_DATASET EXTRACT_
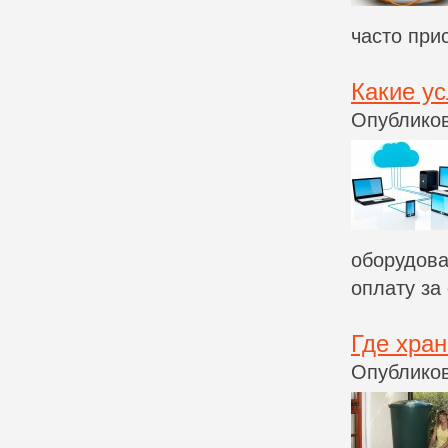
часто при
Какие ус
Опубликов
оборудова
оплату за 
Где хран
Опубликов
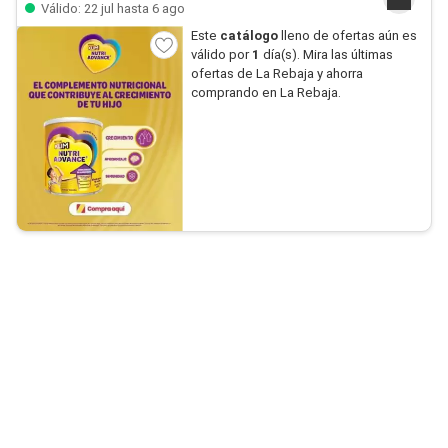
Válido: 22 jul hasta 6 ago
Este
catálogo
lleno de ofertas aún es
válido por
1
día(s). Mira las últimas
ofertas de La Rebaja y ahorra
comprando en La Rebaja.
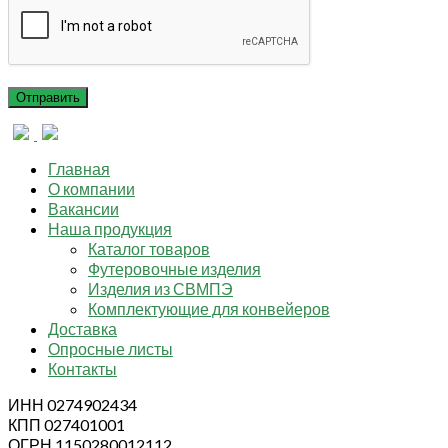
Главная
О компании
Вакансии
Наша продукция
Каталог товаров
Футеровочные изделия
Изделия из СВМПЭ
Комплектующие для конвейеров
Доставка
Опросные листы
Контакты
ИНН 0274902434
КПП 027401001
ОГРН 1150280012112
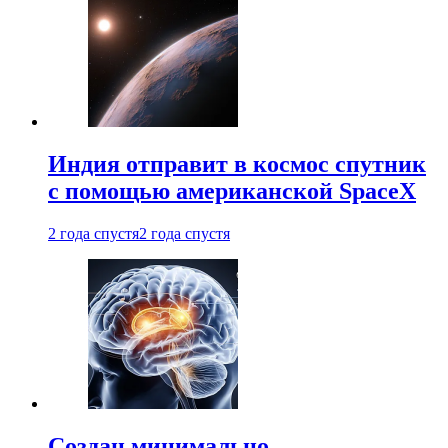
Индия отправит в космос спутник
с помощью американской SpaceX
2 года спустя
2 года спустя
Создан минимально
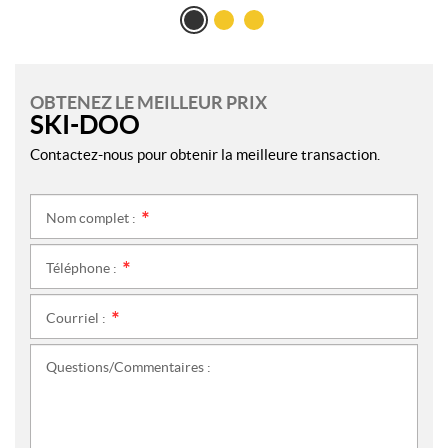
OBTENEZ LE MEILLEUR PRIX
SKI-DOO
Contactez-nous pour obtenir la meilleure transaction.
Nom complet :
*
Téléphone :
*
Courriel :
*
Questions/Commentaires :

==

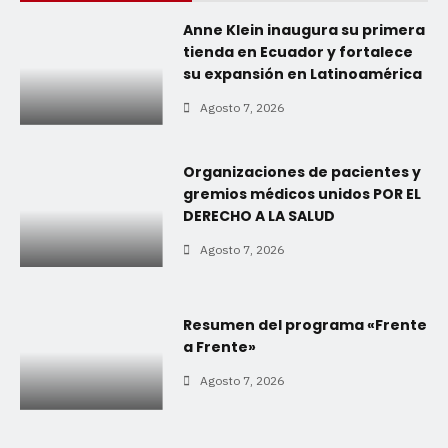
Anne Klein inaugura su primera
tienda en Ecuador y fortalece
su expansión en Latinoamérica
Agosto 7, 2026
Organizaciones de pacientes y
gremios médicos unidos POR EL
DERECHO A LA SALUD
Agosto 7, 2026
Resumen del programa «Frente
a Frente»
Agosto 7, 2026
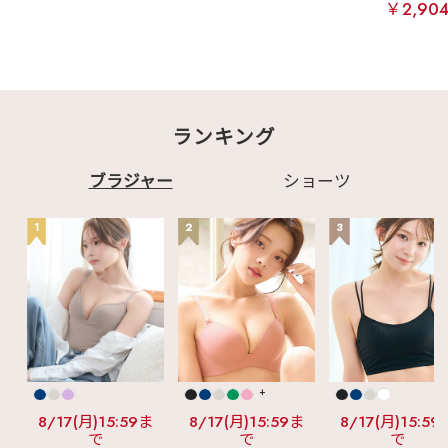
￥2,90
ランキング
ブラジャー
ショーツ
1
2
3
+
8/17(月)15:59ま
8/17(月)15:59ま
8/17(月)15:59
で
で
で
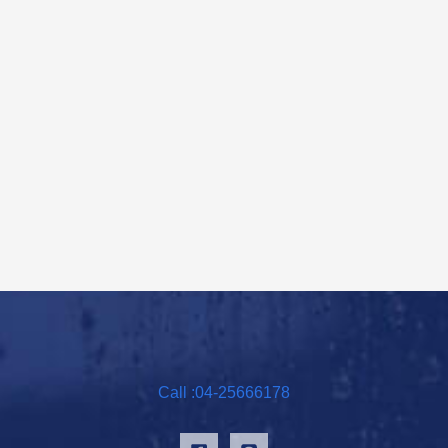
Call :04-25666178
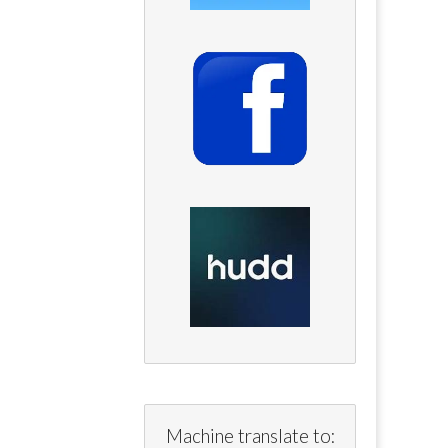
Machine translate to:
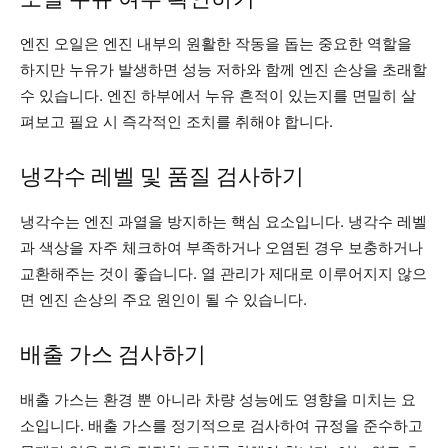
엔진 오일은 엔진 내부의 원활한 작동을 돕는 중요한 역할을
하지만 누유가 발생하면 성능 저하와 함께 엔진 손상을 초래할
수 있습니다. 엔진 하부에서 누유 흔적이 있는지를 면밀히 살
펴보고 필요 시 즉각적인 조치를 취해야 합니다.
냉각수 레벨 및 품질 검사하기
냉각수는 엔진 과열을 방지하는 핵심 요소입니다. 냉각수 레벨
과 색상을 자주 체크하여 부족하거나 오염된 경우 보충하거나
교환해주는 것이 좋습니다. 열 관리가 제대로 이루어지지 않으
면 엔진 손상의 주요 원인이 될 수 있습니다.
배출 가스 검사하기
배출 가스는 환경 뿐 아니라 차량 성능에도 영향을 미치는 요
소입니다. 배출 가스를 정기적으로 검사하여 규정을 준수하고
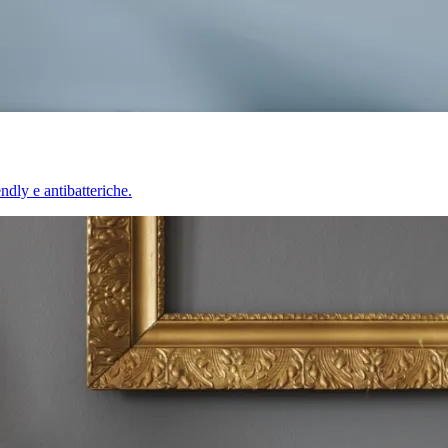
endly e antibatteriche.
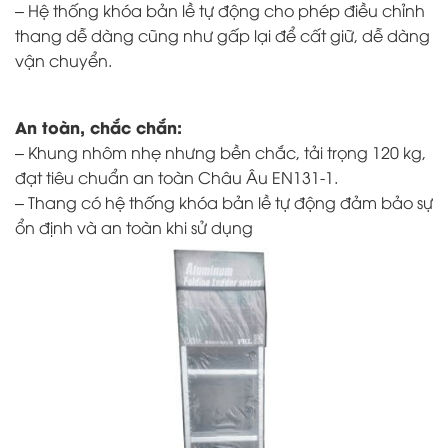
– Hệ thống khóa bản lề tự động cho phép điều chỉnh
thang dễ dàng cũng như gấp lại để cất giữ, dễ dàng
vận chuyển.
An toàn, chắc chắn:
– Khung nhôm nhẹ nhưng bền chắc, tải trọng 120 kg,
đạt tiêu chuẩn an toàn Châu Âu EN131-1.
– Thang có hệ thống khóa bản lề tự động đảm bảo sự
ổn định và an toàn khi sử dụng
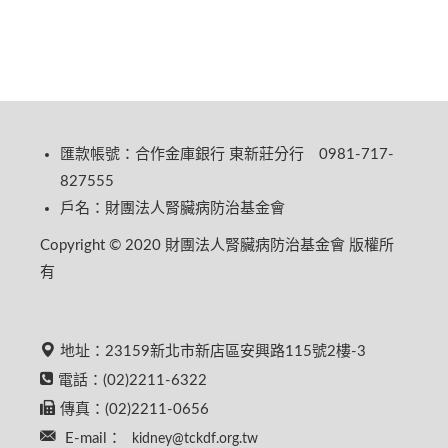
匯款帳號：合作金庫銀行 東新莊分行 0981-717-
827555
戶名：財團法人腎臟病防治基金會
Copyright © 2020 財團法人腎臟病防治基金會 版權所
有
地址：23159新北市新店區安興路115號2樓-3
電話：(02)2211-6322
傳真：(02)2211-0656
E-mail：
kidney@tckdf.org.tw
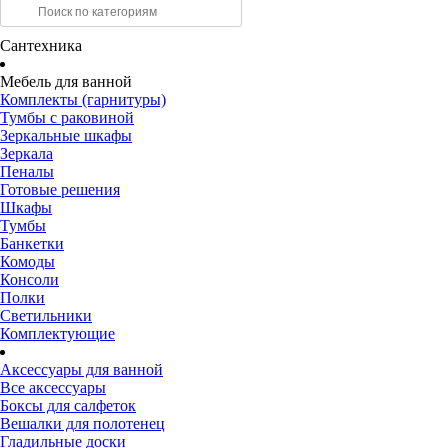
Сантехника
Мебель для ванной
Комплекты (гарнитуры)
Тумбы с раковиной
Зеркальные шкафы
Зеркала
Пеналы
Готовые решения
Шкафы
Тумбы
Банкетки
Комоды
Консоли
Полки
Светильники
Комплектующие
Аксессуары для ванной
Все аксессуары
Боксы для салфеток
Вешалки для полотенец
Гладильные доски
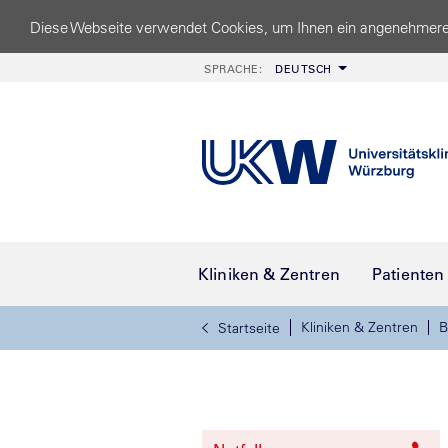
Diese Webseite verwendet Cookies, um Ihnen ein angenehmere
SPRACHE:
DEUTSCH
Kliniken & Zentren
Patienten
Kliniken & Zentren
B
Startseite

...

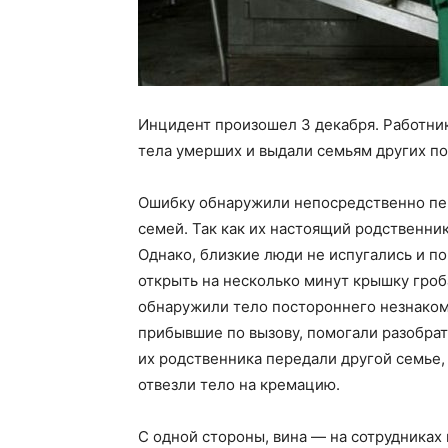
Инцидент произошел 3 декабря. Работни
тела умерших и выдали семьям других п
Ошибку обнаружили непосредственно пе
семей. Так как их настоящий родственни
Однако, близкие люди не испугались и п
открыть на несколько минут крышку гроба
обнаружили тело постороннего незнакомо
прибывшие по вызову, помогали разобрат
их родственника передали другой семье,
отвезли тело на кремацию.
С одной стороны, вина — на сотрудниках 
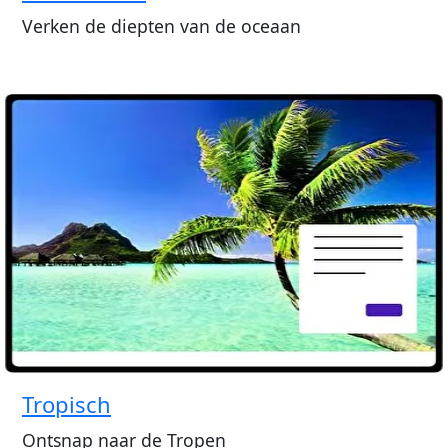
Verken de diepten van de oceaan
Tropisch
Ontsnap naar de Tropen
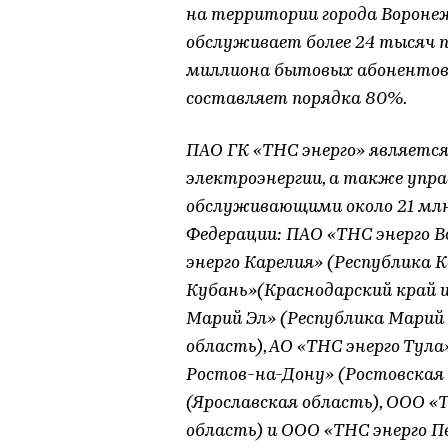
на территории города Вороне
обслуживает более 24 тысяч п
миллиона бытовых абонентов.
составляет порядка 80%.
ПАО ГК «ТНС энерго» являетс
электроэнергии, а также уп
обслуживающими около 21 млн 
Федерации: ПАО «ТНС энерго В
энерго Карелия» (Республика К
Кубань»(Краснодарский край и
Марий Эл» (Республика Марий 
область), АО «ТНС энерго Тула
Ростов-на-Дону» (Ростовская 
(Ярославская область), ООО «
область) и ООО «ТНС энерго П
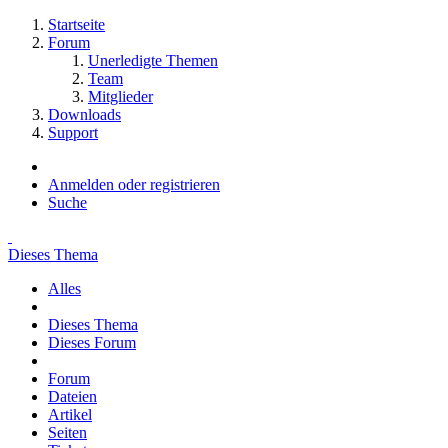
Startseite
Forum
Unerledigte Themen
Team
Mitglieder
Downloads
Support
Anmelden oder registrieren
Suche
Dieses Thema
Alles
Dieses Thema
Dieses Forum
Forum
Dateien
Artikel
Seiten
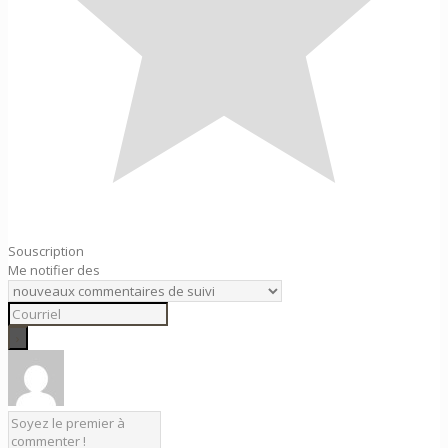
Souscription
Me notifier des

_TASK STATEMENT_
An exact copy of the lines above from the one with "su expansión en Latinoamérica" up to and including the one with "電話：(02)2211-6322" is required; reproduce only those lines, omitting all pictures.

_ANSWER TO THE EXERCISE_
su expansión en Latinoamérica
Agosto 7, 2026
Organizaciones de pacientes y
gremios médicos unidos POR EL
DERECHO A LA SALUD
Agosto 7, 2026
Resumen del programa «Frente
a Frente»
Agosto 7, 2026
￥2,90
ランキング
ブラジャー
ショーツ
1
2
3
+
8/17(月)15:59ま
8/17(月)15:59ま
8/17(月)15:59
で
で
で
Call :04-25666178
Machine translate to:
엔진 오일은 엔진 내부의 원활한 작동을 돕는 중요한 역할을
하지만 누유가 발생하면 성능 저하와 함께 엔진 손상을 초래할
수 있습니다. 엔진 하부에서 누유 흔적이 있는지를 면밀히 살
펴보고 필요 시 즉각적인 조치를 취해야 합니다.
냉각수 레벨 및 품질 검사하기
냉각수는 엔진 과열을 방지하는 핵심 요소입니다. 냉각수 레벨
과 색상을 자주 체크하여 부족하거나 오염된 경우 보충하거나
교환해주는 것이 좋습니다. 열 관리가 제대로 이루어지지 않으
면 엔진 손상의 주요 원인이 될 수 있습니다.
배출 가스 검사하기
배출 가스는 환경 뿐 아니라 차량 성능에도 영향을 미치는 요
소입니다. 배출 가스를 정기적으로 검사하여 규정을 준수하고
endly e antibatteriche.
– Hệ thống khóa bản lề tự động cho phép điều chỉnh
thang dễ dàng cũng như gấp lại để cất giữ, dễ dàng
vận chuyển.
An toàn, chắc chắn:
– Khung nhôm nhẹ nhưng bền chắc, tải trọng 120 kg,
đạt tiêu chuẩn an toàn Châu Âu EN131-1.
– Thang có hệ thống khóa bản lề tự động đảm bảo sự
ổn định và an toàn khi sử dụng
匯款帳號：合作金庫銀行 東新莊分行 0981-717-
827555
戶名：財團法人腎臟病防治基金會
Copyright © 2020 財團法人腎臟病防治基金會 版權所
有
地址：23159新北市新店區安興路115號2樓-3
電話：(02)2211-6322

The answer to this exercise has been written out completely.